**Your tasks**
1) Summarize the interview excerpt on the Chips Act in two sentences.
2) Answer these questions using the interview excerpt on the Chips Act:
(a) Under what condition does the legislation bar companies from receiving subsidies?
(b) Exports of what did numerous governments restrict during the pandemic?
(c) For which end products were chip shortages widely reported?
3) Rewrite the interview excerpt on the Chips Act from "And you’ve written" to "of a trend?", replacing "export restrictions" with "import tariffs".

You’ve also written about forced technology transfers that have been central to the ongoing U.S.-China trade war. Is this bill part of the pushback by America and American businesses?
Any effect on technology transfer is indirect and collateral. The legislation does provide that companies cannot receive subsidies if they build new semiconductor production capacity in China or expand existing capacity. But it does not address the usual channels through which technology transfer is thought to occur. The legislation does not address alleged intellectual property theft by China, preclude joint ventures with Chinese companies or introduce any new limits on U.S. exports to China or Chinese investment in the United States.
And you’ve written about the economics and legal issues arising from the pandemic such as export restrictions. Can you talk about the effects the pandemic has had on international trade and how much you expect to be ongoing? Is this bill a continuation of a trend?
The pandemic has had a variety of effects on international trade. The accompanying economic downturn led to a contraction in world trade in many things. But it also led to an expansion in the demand for things that people need to work remotely or to entertain themselves while in social isolation. In addition, shutdowns and lockdowns created shortages of numerous products and disrupted global supply chains in many industries. The exigent public health issues also led numerous governments to intervene to restrict exports of medical supplies needed to respond to the pandemic.
A combination of pandemic-related demand and supply shocks has had a large effect on the semiconductor industry, with widely reported shortages of chips for end products such as automobiles and consumer electronics. I have little doubt that these developments have importantly affected the political atmospherics surrounding the passage of the Chips Act—the recent shortages play into the hands of those who insist that we need to subsidize the growth of domestic capacity.
Of course, legislation like the Chips Act makes little sense in response to the issues raised by the pandemic. The pandemic’s effects on supply chains may soon be behind us, and the potential challenges associated with future pandemics, whenever they may occur, are unknown. The private sector will no doubt draw lessons from the pandemic about supply chain resiliency and adapt to these lessons over time. Governments may also learn from the experience about the importance of stockpiling certain types of supplies to address emergency scenarios. But it is difficult to find a rationale from the pandemic for subsidizing semiconductor manufacturing.

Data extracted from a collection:
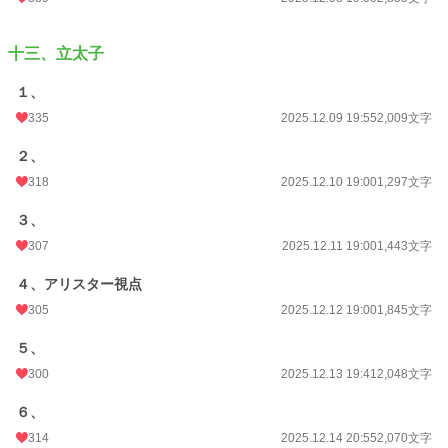
十三、立太子
１、
335
2025.12.09 19:55
2,009文字
２、
318
2025.12.10 19:00
1,297文字
３、
307
2025.12.11 19:00
1,443文字
４、アリスター視点
305
2025.12.12 19:00
1,845文字
５、
300
2025.12.13 19:41
2,048文字
６、
314
2025.12.14 20:55
2,070文字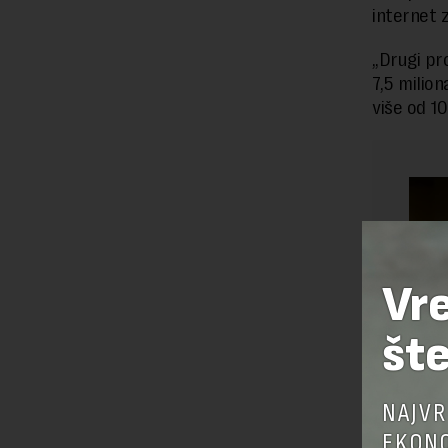
internet z
„Drugi pr
7,5 milion
više od 10
Vr
šte
NAJVR
EKONO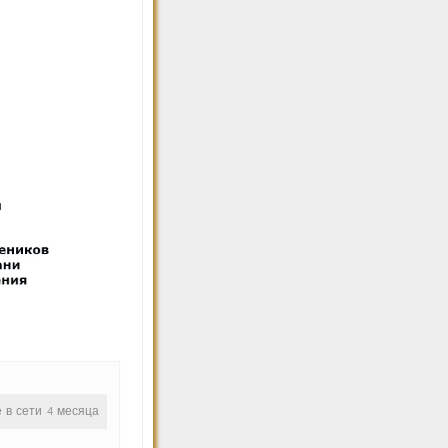
е в сети 4 месяца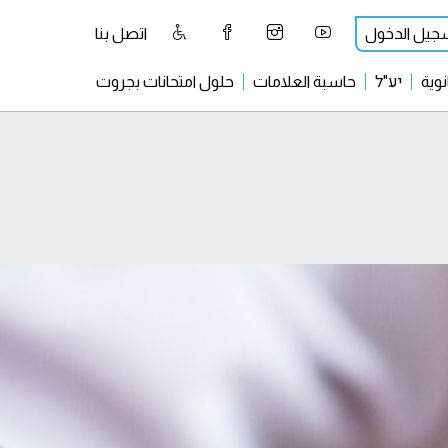
جيل الدخول
اتصل بنا
نوية
יע"ל
حاسبة العلامات
حلول امتحانات بجروت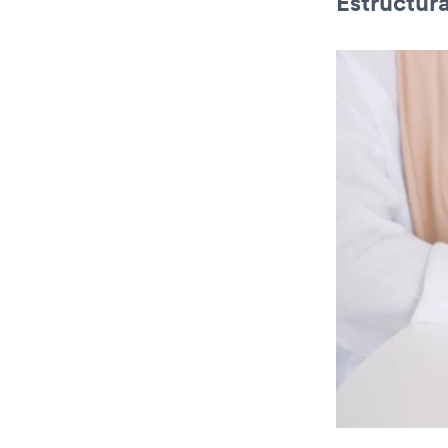
Estructura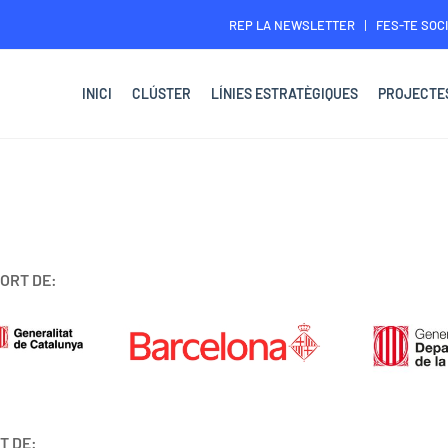
REP LA NEWSLETTER
FES-TE SOCI
INICI
CLÚSTER
LÍNIES ESTRATÈGIQUES
PROJECTE
ORT DE:
T DE: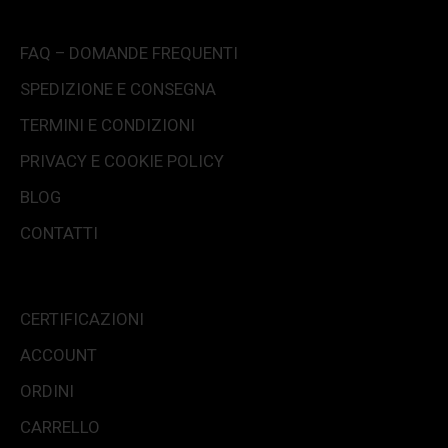
FAQ – DOMANDE FREQUENTI
SPEDIZIONE E CONSEGNA
TERMINI E CONDIZIONI
PRIVACY E COOKIE POLICY
BLOG
CONTATTI
CERTIFICAZIONI
ACCOUNT
ORDINI
CARRELLO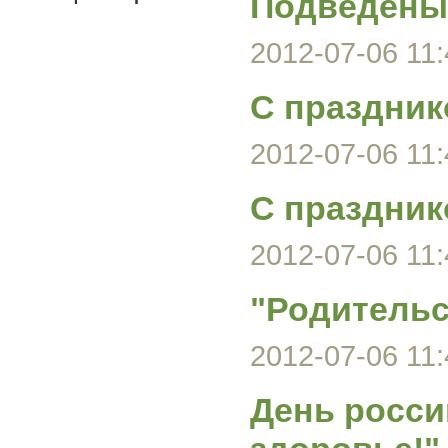
Подведены 
2012-07-06 11:
С праздник
2012-07-06 11:
С праздник
2012-07-06 11:
"Родительс
2012-07-06 11:
День росси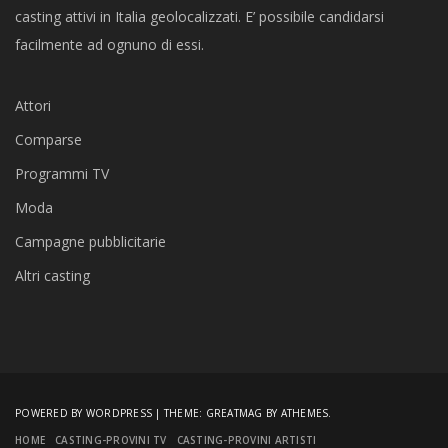
casting attivi in Italia geolocalizzati. E’ possibile candidarsi
facilmente ad ognuno di essi.
Attori
Comparse
Programmi TV
Moda
Campagne pubblicitarie
Altri casting
POWERED BY WORDPRESS
|
THEME:
GREATMAG
BY ATHEMES.
HOME
CASTING-PROVINI TV
CASTING-PROVINI ARTISTI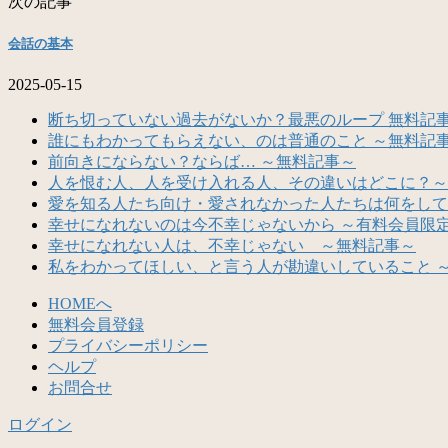
次の記事
会話の基本
2025-05-15
断ち切っていない過去がないか？最悪のループ 無料記
誰にもわかってもらえない、のは普通のこと ～無料記
前向きにならない？ならば… ～無料記事～
人を恨む人、人を受け入れる人、その違いはどこに？～
愛を知る人たち向け・愛されなかった人たちは何をして
幸せになれないのは今不幸じゃないから ～有料会員限
幸せになれない人は、不幸じゃない ～無料記事～
私をわかってほしい、と言う人が勘違いしていること 
HOMEへ
無料会員登録
プライバシーポリシー
ヘルプ
お問合せ
ログイン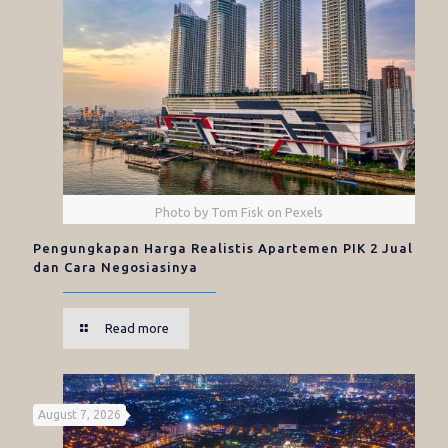
Photo by Tom Fisk on Pexels
Pengungkapan Harga Realistis Apartemen PIK 2 Jual
dan Cara Negosiasinya
Read more
August 7, 2026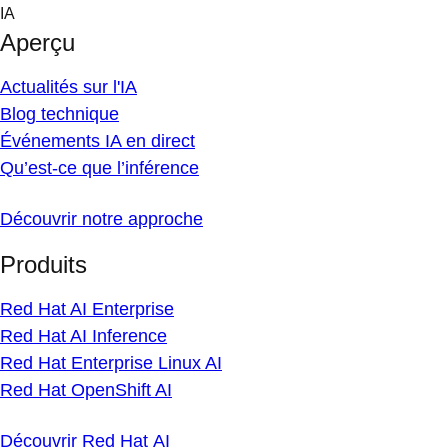
Skip
IA
to
Aperçu
content
Actualités sur l'IA
Blog technique
Événements IA en direct
Qu’est-ce que l’inférence
Découvrir notre approche
Produits
Red Hat AI Enterprise
Red Hat AI Inference
Red Hat Enterprise Linux AI
Red Hat OpenShift AI
Découvrir Red Hat AI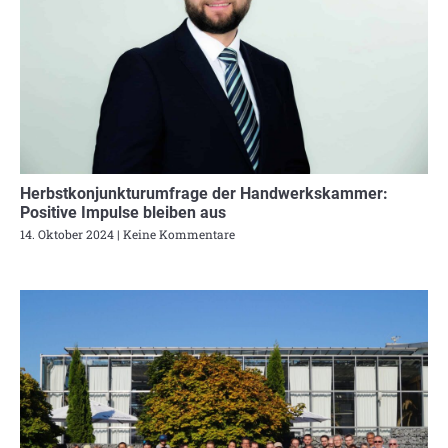
Herbstkonjunkturumfrage der Handwerkskammer:
Positive Impulse bleiben aus
14. Oktober 2024
Keine Kommentare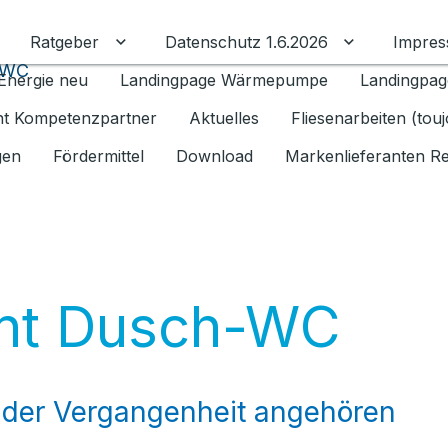
Ratgeber
Datenschutz 1.6.2026
Impre
Untermenü für Ratgeber umschalten
Untermenü f
-WC
Energie neu
Landingpage Wärmepumpe
Landingpag
ant Kompetenzpartner
Aktuelles
Fliesenarbeiten (tou
gen
Fördermittel
Download
Markenlieferanten R
ent Dusch-WC
der Vergangenheit angehören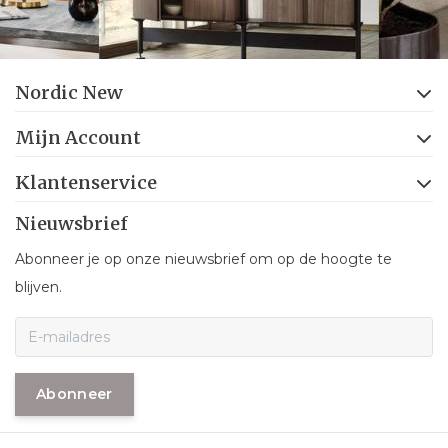
Nordic New
Mijn Account
Klantenservice
Nieuwsbrief
Abonneer je op onze nieuwsbrief om op de hoogte te
blijven.
Abonneer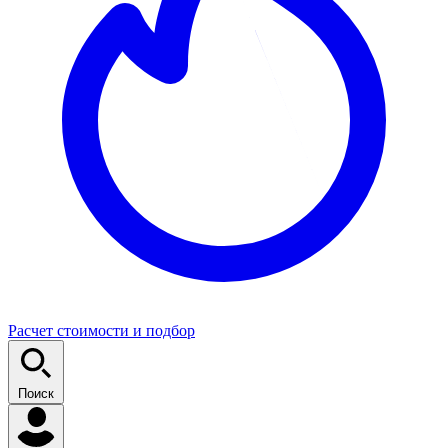
Расчет стоимости и подбор
Поиск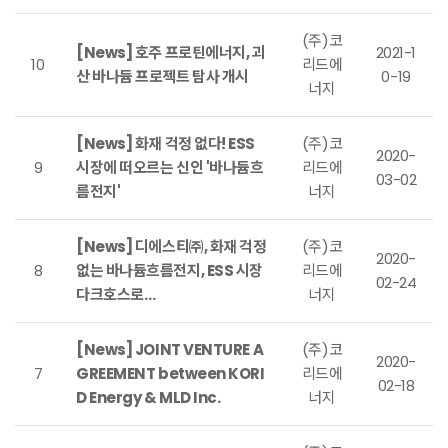
(주)코
[News] 호주 프로틴에너지, 괴
2021-1
10
리드에
산 바나듐 프로젝트 탐사 개시
0-19
너지
[News] 화재 걱정 없다! ESS
(주)코
2020-
9
시장에 떠오르는 신인 '바나듐흐
리드에
03-02
름전지'
너지
[News] 디에스티㈜, 화재 걱정
(주)코
2020-
8
없는 바나듐흐름전지, ESS 시장
리드에
02-24
다크호스로…
너지
[News] JOINT VENTURE A
(주)코
2020-
7
GREEMENT between KORI
리드에
02-18
D Energy & MLD Inc.
너지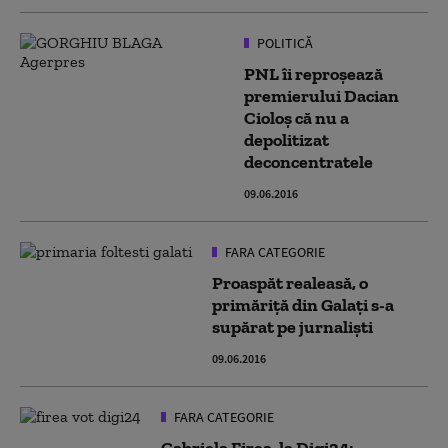
POLITICĂ
PNL îi reproșează
premierului Dacian
Cioloș că nu a
depolitizat
deconcentratele
09.06.2016
FARA CATEGORIE
Proaspăt realeasă, o
primăriţă din Galaţi s-a
supărat pe jurnalişti
09.06.2016
FARA CATEGORIE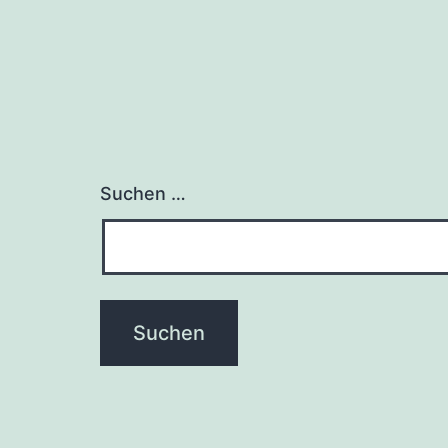
Suchen …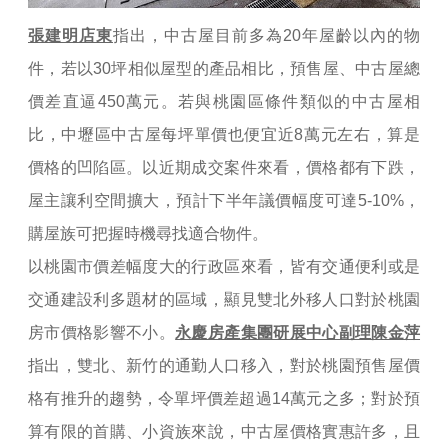
張建明店東
指出，中古屋目前多為20年屋齡以內的物
件，若以30坪相似屋型的產品相比，預售屋、中古屋總
價差直逼450萬元。若與桃園區條件類似的中古屋相
比，中壢區中古屋每坪單價也便宜近8萬元左右，算是
價格的凹陷區。以近期成交案件來看，價格都有下跌，
屋主讓利空間擴大，預計下半年議價幅度可達5-10%，
購屋族可把握時機尋找適合物件。
以桃園市價差幅度大的行政區來看，皆有交通便利或是
交通建設利多題材的區域，顯見雙北外移人口對於桃園
房市價格影響不小。
永慶房產集團研展中心副理陳金萍
指出，雙北、新竹的通勤人口移入，對於桃園預售屋價
格有推升的趨勢，令單坪價差超過14萬元之多；對於預
算有限的首購、小資族來說，中古屋價格實惠許多，且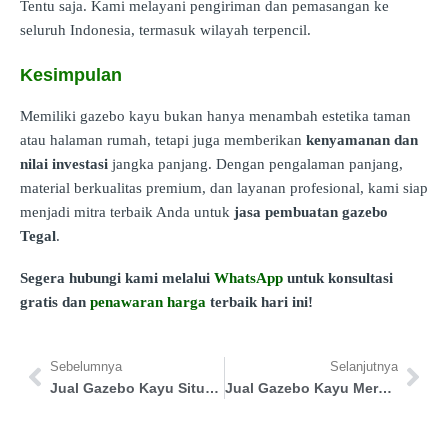
Tentu saja. Kami melayani pengiriman dan pemasangan ke
seluruh Indonesia, termasuk wilayah terpencil.
Kesimpulan
Memiliki gazebo kayu bukan hanya menambah estetika taman
atau halaman rumah, tetapi juga memberikan
kenyamanan dan
nilai investasi
jangka panjang. Dengan pengalaman panjang,
material berkualitas premium, dan layanan profesional, kami siap
menjadi mitra terbaik Anda untuk
jasa pembuatan gazebo
Tegal
.
Segera hubungi kami melalui
WhatsApp
untuk konsultasi
gratis dan
penawaran harga
terbaik hari ini!
Sebelumnya
Selanjutnya
Jual Gazebo Kayu Situbondo
Jual Gazebo Kayu Merauke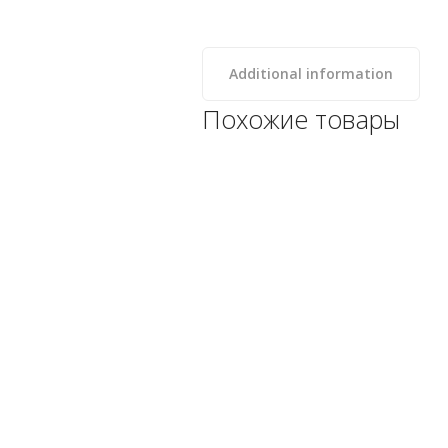
Additional information
Похожие товары
Система укладки плитки
LITOLEVEL Комплект (ведро
150 шт), Litokol
Категории: 3.1 Строительная
химия Litokol, Инструменты
для плиточных работ
-->
1.999
₽
КУПИТЬ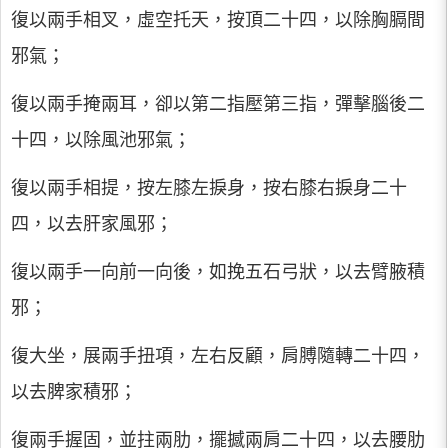
復以兩手相叉，虛空托天，按頂二十四，以除胸膈間
邪氣；
復以兩手掩兩耳，卻以第二指壓第三指，彈擊腦後二
十四，以除風池邪氣；
復以兩手相提，按左膝左捩身，按右膝右捩身二十
四，以去肝家風邪；
復以兩手一向前一向後，如挽五石弓狀，以去臂腋積
邪；
復大坐，展兩手扭項，左右反顧，肩膊隨轉二十四，
以去脾家積邪；
復兩手握固，並拄兩肋，擺撼兩肩二十四，以去腰肋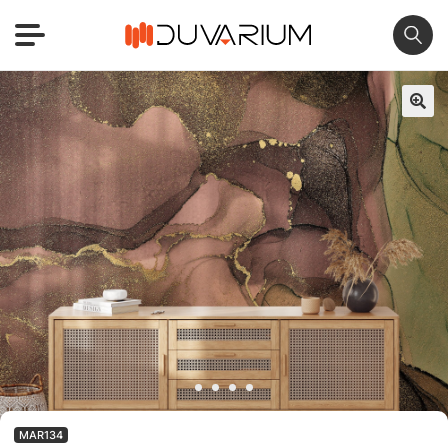
🔍
MAR134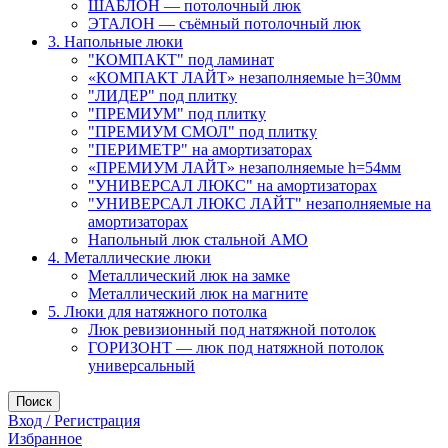
ШАБЛОН — потолочный люк
ЭТАЛОН — съёмный потолочный люк
3. Напольные люки
"КОМПАКТ" под ламинат
«КОМПАКТ ЛАЙТ» незаполняемые h=30мм
"ЛИДЕР" под плитку
"ПРЕМИУМ" под плитку
"ПРЕМИУМ СМОЛ" под плитку
"ПЕРИМЕТР" на амортизаторах
«ПРЕМИУМ ЛАЙТ» незаполняемые h=54мм
"УНИВЕРСАЛ ЛЮКС" на амортизаторах
"УНИВЕРСАЛ ЛЮКС ЛАЙТ" незаполняемые на
амортизаторах
Напольный люк стальной АМО
4. Металлические люки
Металлический люк на замке
Металлический люк на магните
5. Люки для натяжного потолка
Люк ревизионный под натяжной потолок
ГОРИЗОНТ — люк под натяжной потолок
универсальный
Поиск
Вход / Регистрация
Избранное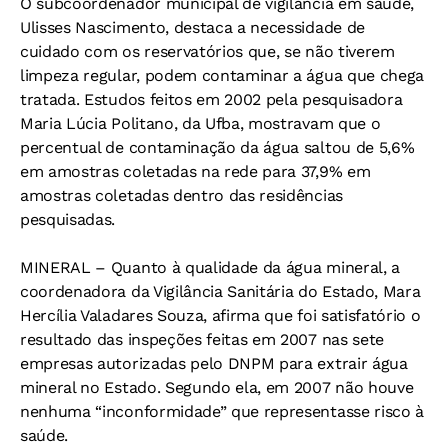
O subcoordenador municipal de vigilância em saúde,
Ulisses Nascimento, destaca a necessidade de
cuidado com os reservatórios que, se não tiverem
limpeza regular, podem contaminar a água que chega
tratada. Estudos feitos em 2002 pela pesquisadora
Maria Lúcia Politano, da Ufba, mostravam que o
percentual de contaminação da água saltou de 5,6%
em amostras coletadas na rede para 37,9% em
amostras coletadas dentro das residências
pesquisadas.
MINERAL –
Quanto à qualidade da água mineral, a
coordenadora da Vigilância Sanitária do Estado, Mara
Hercília Valadares Souza, afirma que foi satisfatório o
resultado das inspeções feitas em 2007 nas sete
empresas autorizadas pelo DNPM para extrair água
mineral no Estado. Segundo ela, em 2007 não houve
nenhuma “inconformidade” que representasse risco à
saúde.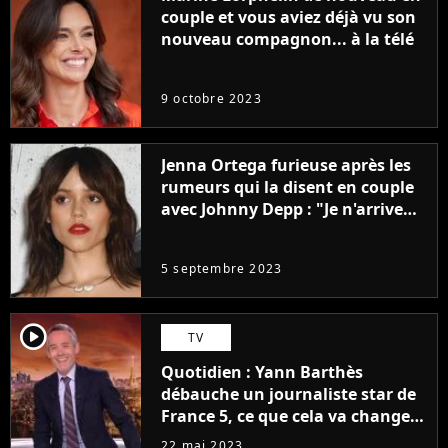
couple et vous aviez déjà vu son
nouveau compagnon... à la télé
9 octobre 2023
Jenna Ortega furieuse après les
rumeurs qui la disent en couple
avec Johnny Depp : "Je n'arrive
même pas..."
5 septembre 2023
player2
TV
Quotidien : Yann Barthès
débauche un journaliste star de
France 5, ce que cela va changer
à la rentrée
22 mai 2023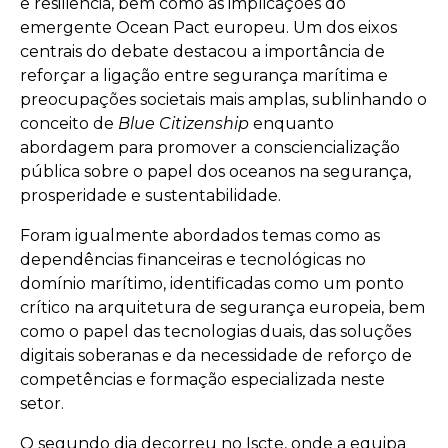
e resiliência, bem como as implicações do
emergente Ocean Pact europeu. Um dos eixos
centrais do debate destacou a importância de
reforçar a ligação entre segurança marítima e
preocupações societais mais amplas, sublinhando o
conceito de
Blue Citizenship
enquanto
abordagem para promover a consciencialização
pública sobre o papel dos oceanos na segurança,
prosperidade e sustentabilidade.
Foram igualmente abordados temas como as
dependências financeiras e tecnológicas no
domínio marítimo, identificadas como um ponto
crítico na arquitetura de segurança europeia, bem
como o papel das tecnologias duais, das soluções
digitais soberanas e da necessidade de reforço de
competências e formação especializada neste
setor.
O segundo dia decorreu no Iscte, onde a equipa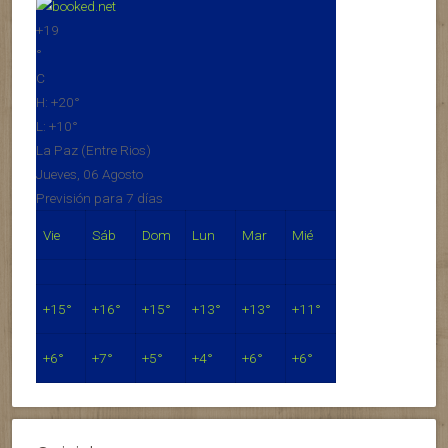
+
19
°
C
H:
+
20°
L:
+
10°
La Paz (Entre Rios)
Jueves, 06 Agosto
Previsión para 7 días
Vie
Sáb
Dom
Lun
Mar
Mié
+
15°
+
16°
+
15°
+
13°
+
13°
+
11°
+
6°
+
7°
+
5°
+
4°
+
6°
+
6°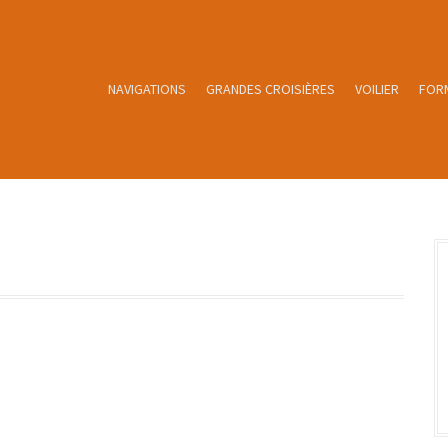
NAVIGATIONS
GRANDES CROISIÈRES
VOILIER
FOR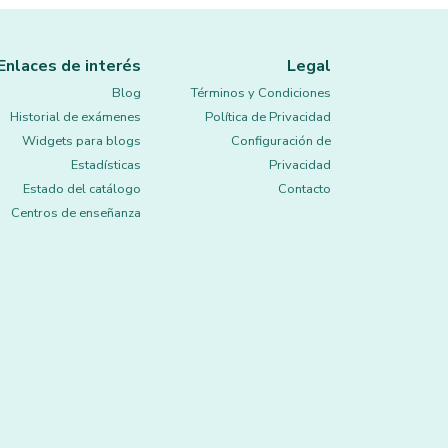
Enlaces de interés
Legal
Blog
Términos y Condiciones
Historial de exámenes
Política de Privacidad
Widgets para blogs
Configuración de
Estadísticas
Privacidad
Estado del catálogo
Contacto
Centros de enseñanza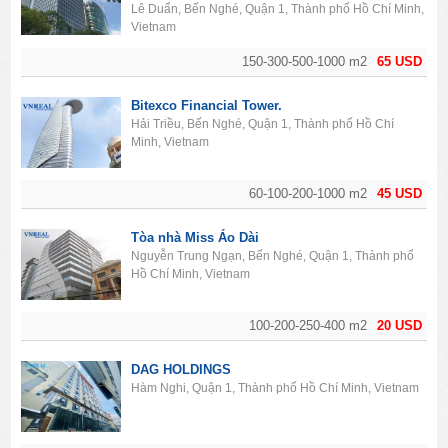
Lê Duẩn, Bến Nghé, Quận 1, Thành phố Hồ Chí Minh,
Vietnam
150-300-500-1000 m2
65 USD
Bitexco Financial Tower.
Hải Triều, Bến Nghé, Quận 1, Thành phố Hồ Chí
Minh, Vietnam
60-100-200-1000 m2
45 USD
Tòa nhà Miss Áo Dài
Nguyễn Trung Ngạn, Bến Nghé, Quận 1, Thành phố
Hồ Chí Minh, Vietnam
100-200-250-400 m2
20 USD
DAG HOLDINGS
Hàm Nghi, Quận 1, Thành phố Hồ Chí Minh, Vietnam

**Outputs in order**
1) The Chips Act's effect on technology transfer is only indirect: it denies subsidies to companies that build or expand semiconductor capacity in China, but it does not address intellectual property theft, joint ventures, or exports and investment. The pandemic disrupted trade and caused chip shortages that shaped the politics around the act, though the interviewee finds little rationale in the pandemic for subsidizing semiconductor manufacturing.

2)
(a) Companies cannot receive subsidies if they build new semiconductor production capacity in China or expand existing capacity there.
(b) They restricted exports of medical supplies needed to respond to the pandemic.
(c) Shortages were widely reported for automobiles and consumer electronics.

3)
And you’ve written about the economics and legal issues arising from the pandemic such as import tariffs. Can you talk about the effects the pandemic has had on international trade and how much you expect to be ongoing? Is this bill a continuation of a trend?